Test the alternating series $\sum {\dfrac{{{{( - 1)}^n}}}{{\ln n}}}$ from n is $[2,\infty )$ for convergence?

Answer 1

Given a series $\sum {{a_n} = } \sum {\dfrac{{{{( - 1)}^n}}}{{\ln n}}}$. Now apply the alternating series.
Consider the sequence${b_n} = \dfrac{1}{{\ln n}}$ , since logarithmic function is the positive function in $[2,\infty )$therefore, ${b_n} \geqslant 0$ all n.
We have to prove ${b_n} = \dfrac{1}{{\ln n}}$ is decreasing. For this we have to prove ${b_{n + 1}} < {b_n}$.
Now, prove $\mathop {\lim }\limits_{n \to \infty } {b_n} = 0$
Use the fact $\dfrac{1}{{\ln \infty }} = 0$

Complete step by step answer:
Consider the series is given as $\sum {{a_n} = } \sum {\dfrac{{{{( - 1)}^n}}}{{\ln n}}}$. Let the sequence, ${b_n} = \dfrac{1}{{\ln n}}$.
Here , ${b_n} \geqslant 0$ all n as the logarithmic function is positive function in $[2,\infty )$.
According to the alternative series test, if $\mathop {\lim }\limits_{n \to \infty } {b_n} = 0$ , and $\\{ {b_n}\\}$ is a decreasing sequence
Then the series$\sum {{a_n} = } \sum {\dfrac{{{{( - 1)}^n}}}{{\ln n}}}$ is convergent.

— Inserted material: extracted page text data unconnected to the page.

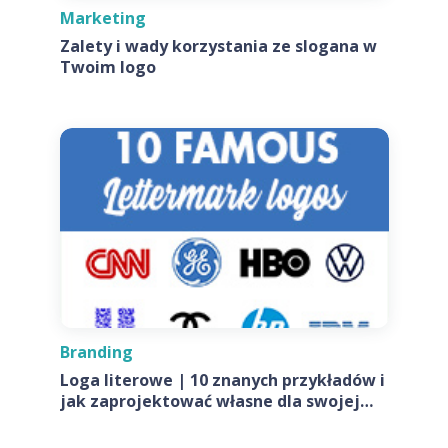
Marketing
Zalety i wady korzystania ze slogana w
Twoim logo
Branding
Loga literowe | 10 znanych przykładów i
jak zaprojektować własne dla swojej
firmy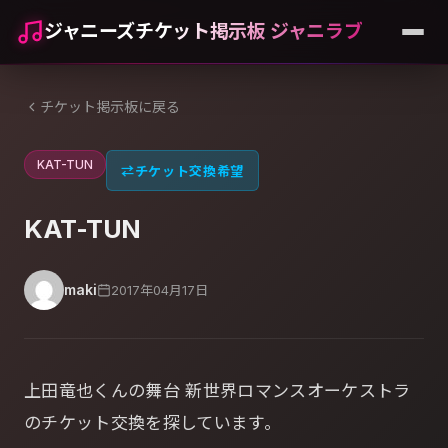
ジャニーズチケット掲示板 ジャニラブ
チケット掲示板に戻る
KAT-TUN
⇄
チケット交換希望
KAT-TUN
maki
2017年04月17日
上田竜也くんの舞台 新世界ロマンスオーケストラ
のチケット交換を探しています。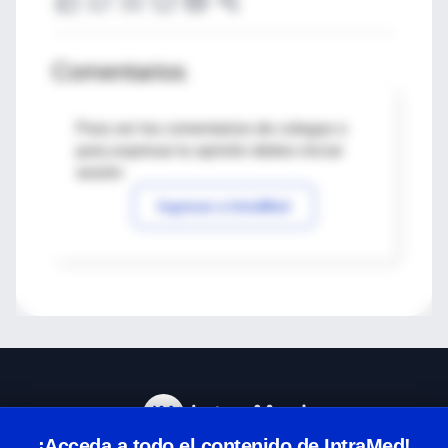
Comentarios
Para ver los comentarios de colegas o
para expresar tu opinión debes iniciar
sesión
Ingresar a IntraMed
¡Acceda a todo el contenido de IntraMed!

We have to prove $\\{ {b_n}\\}$ is a decreasing sequence, Take ${b_n} = \dfrac{1}{{\ln n}}$ then ${b_{n + 1}} = \dfrac{1}{{\ln (n + 1)}}$
Consider n+1>n for all n, and $\ln (n + 1) > \ln n$ for $n \in [2,\infty )$
Then, $\dfrac{1}{{\ln (n + 1)}} < \dfrac{1}{{\ln n}}$
$\Rightarrow {b_{n + 1}} < {b_n}$
Since next term is less than the previous term therefore, $\\{ {b_n}\\}$ is a decreasing sequence.

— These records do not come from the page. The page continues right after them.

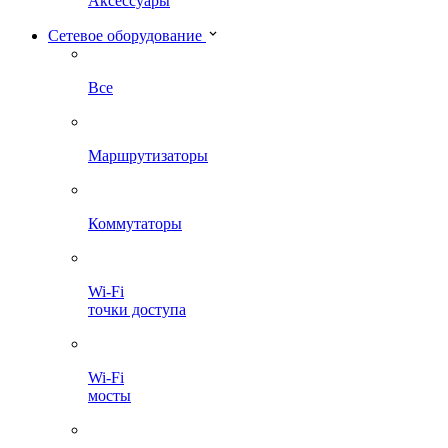
Аксессуары
Сетевое оборудование
Все
Маршрутизаторы
Коммутаторы
Wi-Fi
точки доступа
Wi-Fi
мосты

Next we have to find , $\mathop {\lim }\limits_{n \to \infty } {b_n} = 0$
$\mathop {\lim }\limits_{n \to \infty } {b_n} = \mathop {\lim }\limits_{n \to \infty } \dfrac{1}{{\ln n}}$
$\mathop {\lim }\limits_{n \to \infty } \dfrac{1}{{\ln n}} = \dfrac{1}{\infty }$
$\Rightarrow \mathop {\lim }\limits_{n \to \infty } \dfrac{1}{{\ln n}} = 0$
Hence, $\mathop {\lim }\limits_{n \to \infty } {b_n} = 0$
From the alternating series test , $\sum {\dfrac{{{{( - 1)}^n}}}{{\ln n}}}$ is convergent from n is $[2,\infty )$.

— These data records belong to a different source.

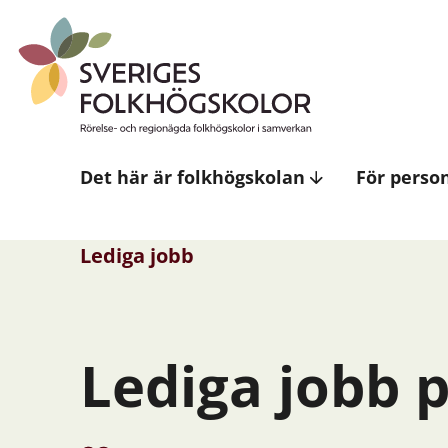
Det här är folkhögskolan
För perso
Lediga jobb
Lediga jobb 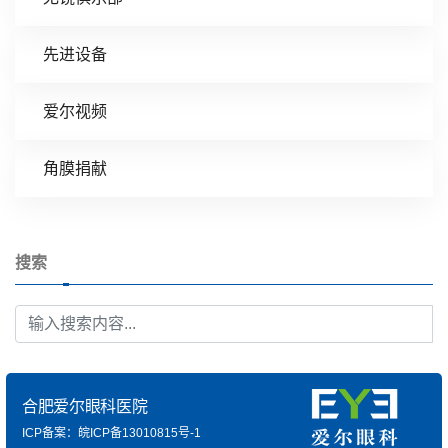
先进设备
爱尔视频
角膜捐献
搜索
合肥爱尔眼科医院
ICP备案：皖ICP备13010815号-1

Note: Alternating series test:
Suppose that we have a series $\sum {{a_n}}$ and either ${a_n} = {( - 1)^n}{b_n}$ or ${a_n} = {( - 1)^{n + 1}}{b_n}$ where ${b_n} \geqslant 0$ all n. Then if,
$\mathop {\lim }\limits_{n \to \infty } {b_n} = 0$
and
$\\{ {b_n}\\}$ is a decreasing sequence
the series $\sum {{a_n}}$is convergent.